Im Jahre 1943 wurde unser Fall vor dem Obersten Bundesgericht Australiens entschieden, und das Verbot wurde aufgehoben. Alles lief wieder reibungslos. Seither hat die Arbeit im Zweigbüro ständig zugenommen. Biblische Schriften werden nun in Englisch und in vielen Sprachen veröffentlicht, die man auf den Inseln des Pazifiks spricht. Im Jahre 1973 stellten wir ein modernes dreigeschossiges Fabrikgebäude fertig, in dem eine 40 Tonnen schwere Rotationsmaschine aufgestellt wurde. Heute werden von unserer Druckerei aus monatlich eine dreiviertel Million Exemplare der Zeitschriften Der Wachtturm und Erwachet! nach ungefähr 25 Ländern und Inseln gesandt.
WEITERE ABENTEUER
Im Jahre 1953, fünfundzwanzig Jahre nach meinem Umzug nach Australien, freute ich mich, daß ich den internationalen Kongreß der Zeugen Jehovas in New York besuchen konnte. Unterwegs landete unser Flugzeug auf der Insel Canton. Wir gingen zu einem Kiosk, um etwas zu trinken, und unterhielten uns dort mit unserem netten fidschianischen Kellner über die Königreichsbotschaft. Er hörte interessiert zu und nahm ein biblisches Traktat in Englisch entgegen. Ich sagte ihm, er könne die Schriftstellen in seiner Bibel nachschlagen. Dann begaben wir uns wieder zum Flugzeug.
Nach einer herrlichen Zeit in den Vereinigten Staaten traten wir den Rückflug an. Auf der Insel Canton tankte unser Flugzeug auf. Als ich etwas frische Luft schnappte, tippte mich jemand von hinten an. Es war unser fidschianischer Freund. Er sagte, er habe erkannt, daß in dem Traktat, das wir ihm zurückgelassen hätten, die Wahrheit stehe. Er freute sich sehr, als ich ihm anbot, einige Veröffentlichungen in seiner Sprache zu senden. Er lief zum Kiosk und kam mit einem Fächer aus Federn zurück, den er mir schenkte. Sehr oft habe ich die einzigartige Freude erlebt, zu sehen, wie dankbar jemand für die Königreichsbotschaft war.

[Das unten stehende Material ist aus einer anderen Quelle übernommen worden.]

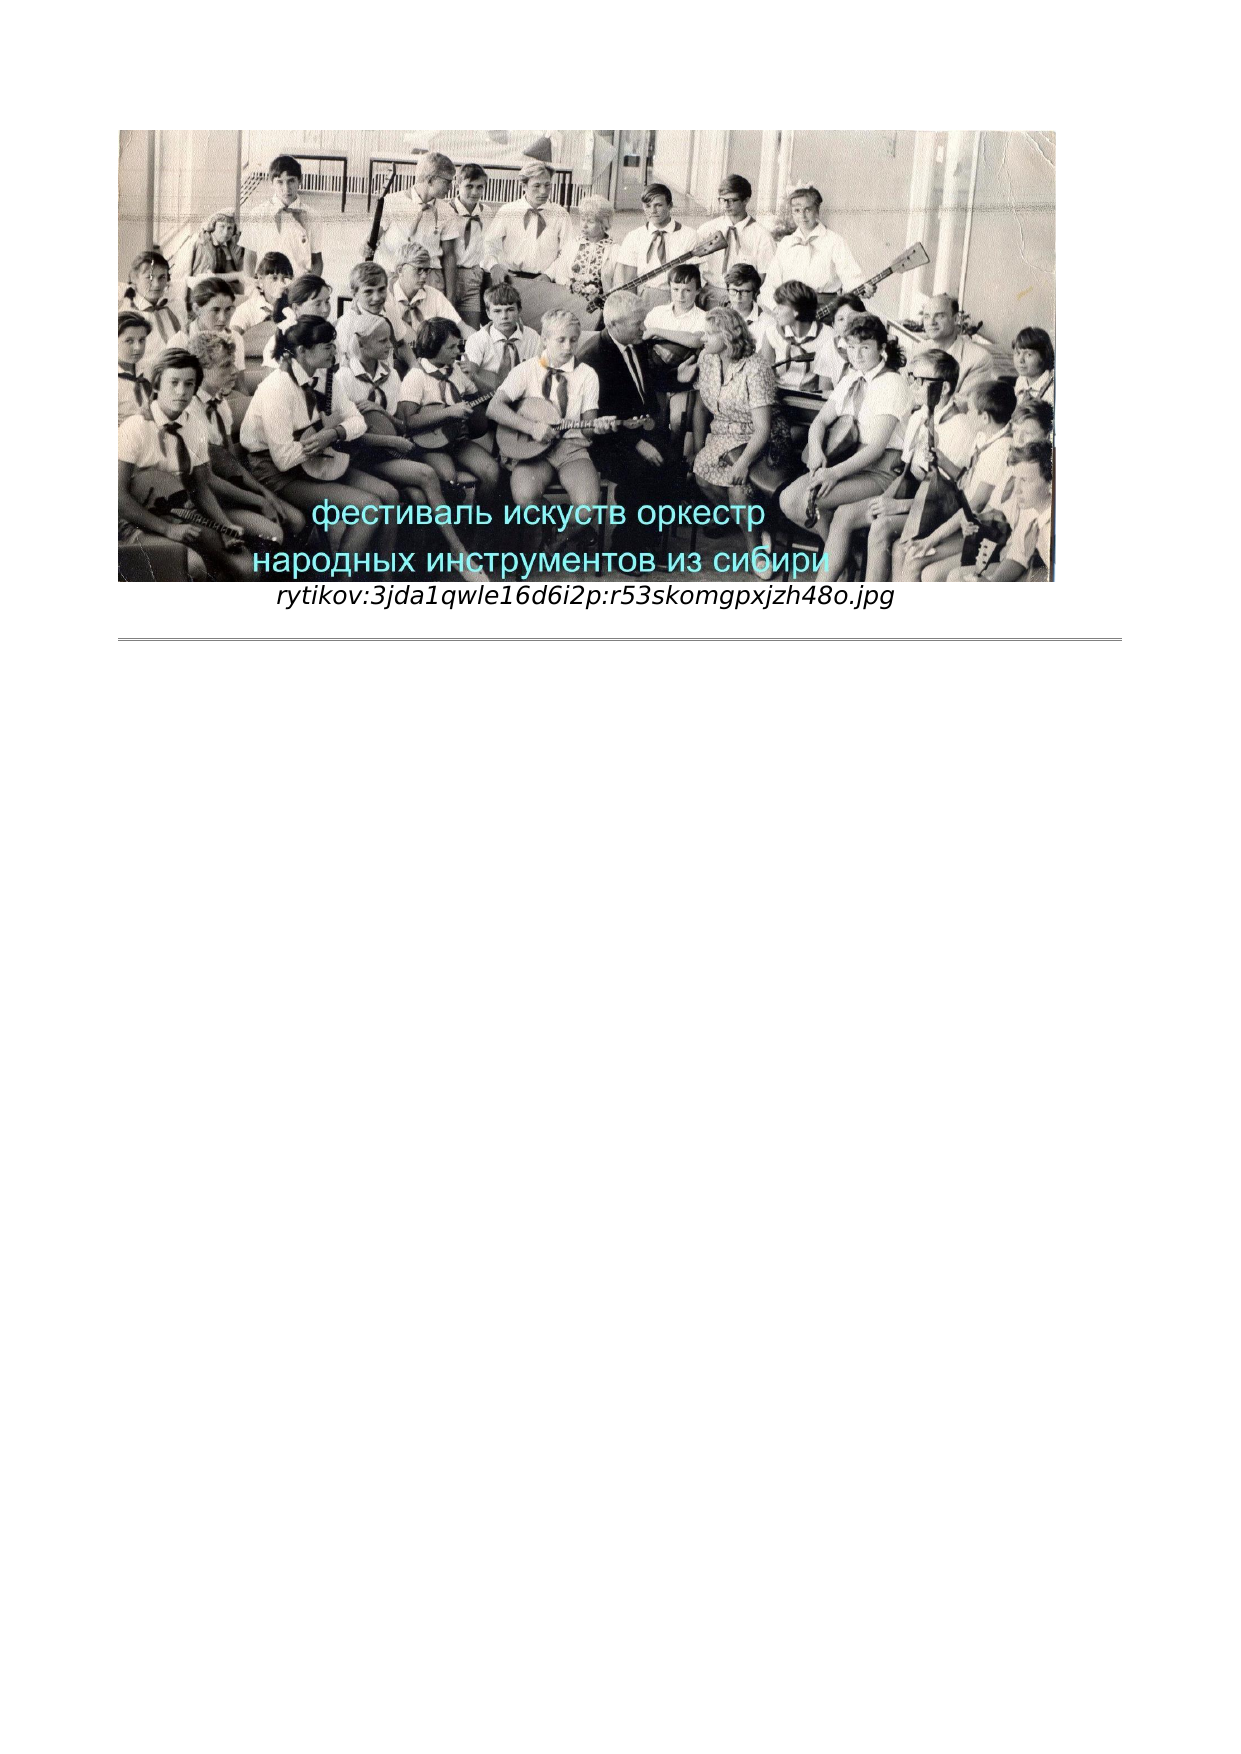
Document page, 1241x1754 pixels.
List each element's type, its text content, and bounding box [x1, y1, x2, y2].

picture [118, 130, 1056, 582]
text rytikov:3jda1qwle16d6i2p:r53skomgpxjzh48o.jpg [118, 582, 1056, 611]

Im Jahre 1973 konnte ich eine Reihe christlicher Kongresse in Asien besuchen. Es begeisterte mich, die Ergebnisse der Arbeit anderer Missionare und ihrer einheimischen Gefährten zu sehen, zum Beispiel in Japan, wo sich 30 000 Häupter mit pechschwarzem Haar gemeinsam im Gebet vor Jehova beugten.
Was erwartest du vom Leben? Ist es für dich immer noch langweilig? Ich kann dir versichern, daß das nicht sein muß. Wenn du bereit bist, Jesu Beispiel nachzuahmen und seine Anweisung zu befolgen: „Geht ... hin und macht Jünger aus Menschen aller Nationen“, kannst du ein wirklich befriedigendes und sogar sehr abenteuerliches Leben führen (Matth. 28:19).
Ich bin heute sehr glücklich darüber, daß mich mein Herz vor mehr als 50 Jahren dazu bewog, mein Leben völlig in den Dienst Jehovas zu stellen. Im Alter von 81 Jahren finde ich immer noch Freude daran, hier in der Druckerei zu arbeiten, mich am Predigtdienst zu beteiligen und Kongresse zu besuchen. Man kann sein Leben nicht besser verbringen, als den Willen Jehovas zu tun.